Elle ne répondit pas, mais elle ne songea pas à s’offenser.
–Mademoiselle, reprit l’étudiant avec un regard plus tendre, est-il possible qu’une jolie fille–comme vous–demeure enfouie dans une pareille rue? Pourquoi les belles femmes n’habitent-elles pas les belles rues? Je ne sais pas ce que je dis, mais vous savez bien ce que je pense.
La charrette allait passer; l’étudiant se rapprocha de Rosine et lui saisit la main.
–Monsieur.
La voix de Rosine expira sur ses lèvres.
–Encore un mot, mademoiselle.–Voulez-vous être de moitié dans ma fortune d’étudiant? 200francs par mois–c’était hier le premier du mois–une jolie chambre en belle vue, le cœur le mieux fait du monde, la Chaumière deux fois par semaine, un joli chapeau bleu de pervenche pour ombrager cette fraîche figure, une robe de soie claire, un collier de perles du Rhin, des bottines pour ces petits pieds blancs. C’est peu, mais, quand le cœur y est, c’est tout. Si vous saviez comme on est heureux de vivre là-bas autour du Panthéon, rue des Grés, no22!
La charrette était partie; Rosine, abasourdie de toutes ces paroles, qu’elle n’entendait pas, finit par dégager sa main et par s’échapper.
L’étudiant vit bien qu’il s’était mépris; cependant il ne voulut pas s’éloigner encore; il suivit la jeune fille des yeux; elle paya son lait et revint sur ses pas. Il l’attendit de pied ferme, résolu de tenter encore la bonne fortune. Mais Rosine, craignant de le rencontrer une seconde fois, entra dans l’arriére-boutique d’une fruitière, d’où elle ne sortit qu’une demi-heure après. Le jeune homme n’était plus là.
Loin de se fâcher contre les airs sans façon de l’étudiant, Rosine lui sut gré de lui avoir dit avec tout l’accent de la vérité qu’il la trouvait jolie. Rentrée dans son cabinet, elle se mira vingt fois, tout en regrettant d’être sortie avec des cheveux en désordre.
–Si je l’avais suivi! dit-elle en rougissant.

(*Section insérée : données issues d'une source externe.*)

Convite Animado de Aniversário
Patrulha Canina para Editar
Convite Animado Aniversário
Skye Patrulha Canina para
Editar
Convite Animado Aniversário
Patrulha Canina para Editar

Elle chercha à se faire le tableau de la vie de l’étudiant; elle y prit place, elle se vit avec une robe de soie–une robe de soie claire! se disait-elle en tressaillant–un chapeau –un chapeau à fleurs! poursuivait-elle en encadrant sa fraîche figure dans ses mains, que le travail n’avait pas gâtées.–Enfin elle fit passer sous ses yeux tout l’attirail du luxe du pays latin. Elle se vit suspendue au bras de l’étudiant, rangeant et dérangeant dans la petite chambre de la rue des Grés; le matin ouvrant la fenêtre pour respirer le bonheur et pour arroser quelques pots de jacinthe ou de verveine; le soir, travaillant devant un vrai feu à quelque fine collerette ou à quelque léger bonnet.
–Mais la nuit?–dit-elle tout à coup. A cette pensée elle retomba du haut de ses rêves.